Джеральдин поморщилась:
– Давай не будем так говорить.
Рут наморщила лоб, но потом до нее дошло:
– Не будем, конечно.
– Насколько я знаю, у нее все хорошо. Она вернулась на работу.
– Это надо же! – Голос Рут звучал с неподдельным изумлением. – Молодчина. Мне нравится ее психотерапевт. Такого я порекомендовала бы любому. Вы помните, когда Эмили почти поселилась у нас в участке?
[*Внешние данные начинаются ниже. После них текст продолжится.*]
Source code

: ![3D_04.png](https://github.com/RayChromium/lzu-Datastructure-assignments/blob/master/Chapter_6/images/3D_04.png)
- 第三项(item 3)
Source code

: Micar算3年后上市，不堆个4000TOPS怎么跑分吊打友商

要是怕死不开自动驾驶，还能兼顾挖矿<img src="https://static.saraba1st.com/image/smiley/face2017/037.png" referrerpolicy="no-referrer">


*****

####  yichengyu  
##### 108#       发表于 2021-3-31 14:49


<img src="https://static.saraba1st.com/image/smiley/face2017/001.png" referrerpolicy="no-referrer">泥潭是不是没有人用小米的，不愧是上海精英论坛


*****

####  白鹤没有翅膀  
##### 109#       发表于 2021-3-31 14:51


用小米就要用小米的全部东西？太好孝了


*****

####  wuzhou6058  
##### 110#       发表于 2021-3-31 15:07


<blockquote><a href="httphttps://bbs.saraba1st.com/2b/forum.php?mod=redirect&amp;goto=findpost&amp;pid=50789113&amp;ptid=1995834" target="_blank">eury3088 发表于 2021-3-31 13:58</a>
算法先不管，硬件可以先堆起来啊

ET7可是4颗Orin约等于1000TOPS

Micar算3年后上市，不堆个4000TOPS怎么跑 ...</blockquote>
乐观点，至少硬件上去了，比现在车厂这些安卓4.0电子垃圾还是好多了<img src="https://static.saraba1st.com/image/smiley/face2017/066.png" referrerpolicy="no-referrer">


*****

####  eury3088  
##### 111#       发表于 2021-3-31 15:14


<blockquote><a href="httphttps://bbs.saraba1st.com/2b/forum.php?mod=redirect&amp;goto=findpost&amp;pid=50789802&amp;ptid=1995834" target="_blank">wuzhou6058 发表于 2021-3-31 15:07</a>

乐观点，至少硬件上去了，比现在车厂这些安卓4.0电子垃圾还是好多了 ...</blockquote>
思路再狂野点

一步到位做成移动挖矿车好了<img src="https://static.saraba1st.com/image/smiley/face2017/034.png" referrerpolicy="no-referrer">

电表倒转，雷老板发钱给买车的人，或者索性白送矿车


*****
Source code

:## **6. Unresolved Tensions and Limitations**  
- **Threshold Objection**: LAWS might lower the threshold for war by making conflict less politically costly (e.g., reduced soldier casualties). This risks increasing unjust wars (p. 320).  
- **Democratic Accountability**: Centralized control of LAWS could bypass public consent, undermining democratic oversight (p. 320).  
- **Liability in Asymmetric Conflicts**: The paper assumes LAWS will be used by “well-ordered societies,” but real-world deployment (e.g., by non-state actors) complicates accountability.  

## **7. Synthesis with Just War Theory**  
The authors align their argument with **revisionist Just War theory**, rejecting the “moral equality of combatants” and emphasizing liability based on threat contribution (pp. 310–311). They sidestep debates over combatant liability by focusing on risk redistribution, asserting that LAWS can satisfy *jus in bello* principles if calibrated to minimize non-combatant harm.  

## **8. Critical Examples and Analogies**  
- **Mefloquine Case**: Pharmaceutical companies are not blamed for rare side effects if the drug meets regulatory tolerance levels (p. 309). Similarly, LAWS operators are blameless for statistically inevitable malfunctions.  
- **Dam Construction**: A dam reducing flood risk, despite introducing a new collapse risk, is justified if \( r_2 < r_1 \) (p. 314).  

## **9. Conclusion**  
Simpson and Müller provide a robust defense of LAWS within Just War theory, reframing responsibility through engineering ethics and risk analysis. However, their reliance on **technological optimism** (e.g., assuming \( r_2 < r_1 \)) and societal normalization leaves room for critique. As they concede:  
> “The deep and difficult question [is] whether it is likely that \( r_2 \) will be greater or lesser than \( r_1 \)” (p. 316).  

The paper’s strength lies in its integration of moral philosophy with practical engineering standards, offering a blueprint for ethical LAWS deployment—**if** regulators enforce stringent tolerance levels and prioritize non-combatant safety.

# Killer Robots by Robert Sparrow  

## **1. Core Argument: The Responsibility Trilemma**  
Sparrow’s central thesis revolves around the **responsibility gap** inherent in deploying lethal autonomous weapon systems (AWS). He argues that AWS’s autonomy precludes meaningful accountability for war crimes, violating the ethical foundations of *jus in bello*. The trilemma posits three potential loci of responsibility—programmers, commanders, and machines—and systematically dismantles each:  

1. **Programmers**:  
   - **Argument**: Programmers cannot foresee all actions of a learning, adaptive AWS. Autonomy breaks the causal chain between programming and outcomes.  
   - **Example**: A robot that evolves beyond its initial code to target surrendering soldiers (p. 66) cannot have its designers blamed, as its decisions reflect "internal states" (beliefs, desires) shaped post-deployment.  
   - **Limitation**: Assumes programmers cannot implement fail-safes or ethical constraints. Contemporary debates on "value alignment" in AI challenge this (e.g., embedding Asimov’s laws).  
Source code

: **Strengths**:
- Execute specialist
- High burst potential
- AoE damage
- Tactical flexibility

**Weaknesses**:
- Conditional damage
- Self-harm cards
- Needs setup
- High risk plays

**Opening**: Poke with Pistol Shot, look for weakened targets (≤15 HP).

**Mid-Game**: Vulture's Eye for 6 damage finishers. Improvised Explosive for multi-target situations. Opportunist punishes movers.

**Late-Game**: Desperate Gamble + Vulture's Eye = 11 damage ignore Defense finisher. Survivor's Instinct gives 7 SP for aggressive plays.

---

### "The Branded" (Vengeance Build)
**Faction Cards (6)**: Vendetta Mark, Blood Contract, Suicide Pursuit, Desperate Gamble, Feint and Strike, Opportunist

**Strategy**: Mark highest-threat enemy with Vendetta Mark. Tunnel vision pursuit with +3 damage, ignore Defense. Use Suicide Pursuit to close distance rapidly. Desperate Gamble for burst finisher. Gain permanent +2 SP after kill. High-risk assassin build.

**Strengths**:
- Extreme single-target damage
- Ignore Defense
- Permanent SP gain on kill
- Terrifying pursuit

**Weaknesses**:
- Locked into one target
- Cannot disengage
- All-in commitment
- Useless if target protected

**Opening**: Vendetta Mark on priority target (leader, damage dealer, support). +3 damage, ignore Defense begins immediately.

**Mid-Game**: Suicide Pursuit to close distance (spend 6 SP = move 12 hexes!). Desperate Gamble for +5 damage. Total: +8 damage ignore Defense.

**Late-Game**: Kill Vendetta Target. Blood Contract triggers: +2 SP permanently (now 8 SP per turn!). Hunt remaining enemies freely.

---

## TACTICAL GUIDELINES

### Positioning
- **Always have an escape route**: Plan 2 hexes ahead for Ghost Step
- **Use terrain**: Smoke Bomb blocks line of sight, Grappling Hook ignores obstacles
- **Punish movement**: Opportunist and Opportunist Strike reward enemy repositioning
Он приходил и говорил с ней, потому что мы не могли сообщить ей ничего нового. Сразу видно, что и человек хороший, и специалист превосходный…
Выходя из ратуши, Джеральдин увидела на ступеньках целующуюся парочку. Великолепное здание, в котором, помимо прочего, располагался круглосуточный диспетчерский пункт видеонаблюдения, вмещало в себя приемную мэра, городской архив и ЗАГС. Похоже, именно это и было причиной их страстных объятий на ступеньках, решила Джеральдин, увидев в руке у женщины букетик белых роз. Отведя взгляд, она прокрутила на экране телефона список контактов и набрала номер Эрика Хадсона.
– Добрый день, инспектор Саттон, – ответил ей голос в трубке.
Джеральдин улыбнулась. Ей нравился звук его голоса – размеренный, теплый и с легкими нотками юмора. Если б она была способна влюбиться в мужчину только по его голосу, Эрик победил бы с большим отрывом от остальных. Говор ее мужа был чисто бристольским. Впрочем, она уже привыкла и к его акценту, и к словечкам. Главное, чтобы дети их не копировали.
– Привет, Эрик, я звоню по поводу Эмили Джейкобс. Как, по-твоему, ее дела? Нет, я не жду, что ты нарушишь конфиденциальность и все такое, просто хочу узнать твое мнение по поводу ее последней находки.
Психолог молчал, и Джеральдин на секунду подумала, что прервалась связь.
– Что за последняя находка?
Черт, какое счастье, что он не видит ее лицо! Внезапно она ощутила себя круглой дурой. С какой стати Эрику знать о том, что произошло только сегодня?
– Просто подумалось, вдруг она сказала тебе об этом, и у тебя может быть на этот счет свое мнение… Эмили нашла это только сегодня утром и наверняка сама расскажет тебе, что именно… Я-то не могу, поскольку в данный момент это часть продолжающегося расследования. Информация должна поступить к тебе непосредственно от нее. Понимаешь?
– Разумеется, – ответил он более чем серьезно. – Пусть Эмили все расскажет сама. Это хорошая находка?
Джеральдин вздохнула:
– Пока не знаю. Нам еще предстоит проверить это.
Они попрощались. Джеральдин увидела, что получила эсэмэску от Эмили: «Спасибо за чай. Напугана и взволнована на ближайшие несколько часов. Надеюсь, вы ее обнаружите».
Джеральдин вздохнула. Она очень надеялась, что Эмили найдет образец почерка Зои, и это развеет ее сомнения о том, что с запиской что-то не так.